In a recent meeting of the school’s “social emotional inquiry team,” school social worker Hal Eisenberg led a conversation with a group of teachers about students they were worried about. One student was struggling with a parent’s negative reaction after coming out as bisexual. Another, who often misses class, was wrestling with being the de facto caretaker for an autistic brother. One was dealing with a mother’s terminal illness.
After each discussion, a handful of assembled teachers offered their insights into what was going on with each student, offering up strategies to help them.
A model to replicate?
Still, there are some signs that the school has room for improvement. Only about half of the students said they were challenged in their classes, according to the education department’s annual survey from last year. That figure was slightly lower than the city and borough averages.
“That’s something we’re aware of and is a constant conversation here,” Eisenberg said of the survey responses. “We’re always, always looking at curriculum.” School officials added that they believe some students may have misinterpreted the question.

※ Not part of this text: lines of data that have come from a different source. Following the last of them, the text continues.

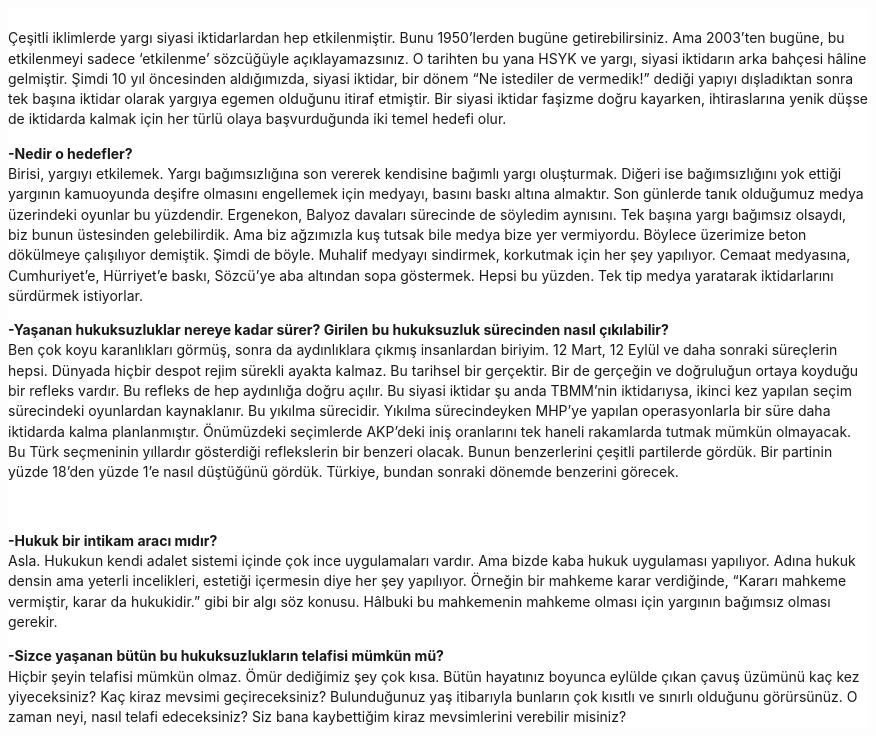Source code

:   <br/>
  Çeşitli iklimlerde yargı siyasi iktidarlardan hep etkilenmiştir. Bunu 1950’lerden bugüne getirebilirsiniz. Ama 2003’ten bugüne, bu etkilenmeyi sadece ‘etkilenme’ sözcüğüyle açıklayamazsınız. O tarihten bu yana HSYK ve yargı, siyasi iktidarın arka bahçesi hâline gelmiştir. Şimdi 10 yıl öncesinden aldığımızda, siyasi iktidar, bir dönem “Ne istediler de vermedik!” dediği yapıyı dışladıktan sonra tek başına iktidar olarak yargıya egemen olduğunu itiraf etmiştir. Bir siyasi iktidar faşizme doğru kayarken, ihtiraslarına yenik düşse de iktidarda kalmak için her türlü olaya başvurduğunda iki temel hedefi olur.
 </p>
 <p>
  <strong>
   -Nedir o hedefler?
  </strong>
  <br/>
  Birisi, yargıyı etkilemek. Yargı bağımsızlığına son vererek kendisine bağımlı yargı oluşturmak. Diğeri ise bağımsızlığını yok ettiği yargının kamuoyunda deşifre olmasını engellemek için medyayı, basını baskı altına almaktır. Son günlerde tanık olduğumuz medya üzerindeki oyunlar bu yüzdendir. Ergenekon, Balyoz davaları sürecinde de söyledim aynısını. Tek başına yargı bağımsız olsaydı, biz bunun üstesinden gelebilirdik. Ama biz ağzımızla kuş tutsak bile medya bize yer vermiyordu. Böylece üzerimize beton dökülmeye çalışılıyor demiştik. Şimdi de böyle. Muhalif medyayı sindirmek, korkutmak için her şey yapılıyor. Cemaat medyasına, Cumhuriyet’e, Hürriyet’e baskı, Sözcü’ye aba altından sopa göstermek. Hepsi bu yüzden. Tek tip medya yaratarak iktidarlarını sürdürmek istiyorlar.
 </p>
 <p>
  <strong>
   -Yaşanan hukuksuzluklar nereye kadar sürer? Girilen bu hukuksuzluk sürecinden nasıl çıkılabilir?
  </strong>
  <br/>
  Ben çok koyu karanlıkları görmüş, sonra da aydınlıklara çıkmış insanlardan biriyim. 12 Mart, 12 Eylül ve daha sonraki süreçlerin hepsi. Dünyada hiçbir despot rejim sürekli ayakta kalmaz. Bu tarihsel bir gerçektir. Bir de gerçeğin ve doğruluğun ortaya koyduğu bir refleks vardır. Bu refleks de hep aydınlığa doğru açılır. Bu siyasi iktidar şu anda TBMM’nin iktidarıysa, ikinci kez yapılan seçim sürecindeki oyunlardan kaynaklanır. Bu yıkılma sürecidir. Yıkılma sürecindeyken MHP’ye yapılan operasyonlarla bir süre daha iktidarda kalma planlanmıştır. Önümüzdeki seçimlerde AKP’deki iniş oranlarını tek haneli rakamlarda tutmak mümkün olmayacak. Bu Türk seçmeninin yıllardır gösterdiği reflekslerin bir benzeri olacak. Bunun benzerlerini çeşitli partilerde gördük. Bir partinin yüzde 18’den yüzde 1’e nasıl düştüğünü gördük. Türkiye, bundan sonraki dönemde benzerini görecek.
 </p>
 <p>
  <img alt="" src="/web/20151224040502im_/http://www.aksiyon.com.tr/ust-manset/ http:/medya.aksiyon.com.tr/aksiyon/2015/12/14/573725.jpg "/>
 </p>
 <p>
  <strong>
   -Hukuk bir intikam aracı mıdır?
  </strong>
  <br/>
  Asla. Hukukun kendi adalet sistemi içinde çok ince uygulamaları vardır. Ama bizde kaba hukuk uygulaması yapılıyor. Adına hukuk densin ama yeterli incelikleri, estetiği içermesin diye her şey yapılıyor. Örneğin bir mahkeme karar verdiğinde, “Kararı mahkeme vermiştir, karar da hukukidir.” gibi bir algı söz konusu. Hâlbuki bu mahkemenin mahkeme olması için yargının bağımsız olması gerekir.
 </p>
 <p>
  <strong>
   -Sizce yaşanan bütün bu hukuksuzlukların telafisi mümkün mü?
  </strong>
  <br/>
  Hiçbir şeyin telafisi mümkün olmaz. Ömür dediğimiz şey çok kısa. Bütün hayatınız boyunca eylülde çıkan çavuş üzümünü kaç kez yiyeceksiniz? Kaç kiraz mevsimi geçireceksiniz? Bulunduğunuz yaş itibarıyla bunların çok kısıtlı ve sınırlı olduğunu görürsünüz. O zaman neyi, nasıl telafi edeceksiniz? Siz bana kaybettiğim kiraz mevsimlerini verebilir misiniz?
 </p>
 <p>
  <strong>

It remains unclear whether Veritas’ schoolwide enrichment model will be implemented more widely in New York City. Mayor Bill de Blasio has indicated he won’t be making any decisions about gifted and talented programs this year and has been reluctant to implement sweeping changes to selective high schools.
Still, Matt Gonzales, a member of the advisory group that recommended expanding schoolwide enrichment, says he is hopeful the model will catch on, emphasizing that there are many different ways for schools to incorporate it.
“There’s not necessarily one way to lay this out across the system,” he said. “Veritas is one of the standards of what we should be thinking about.”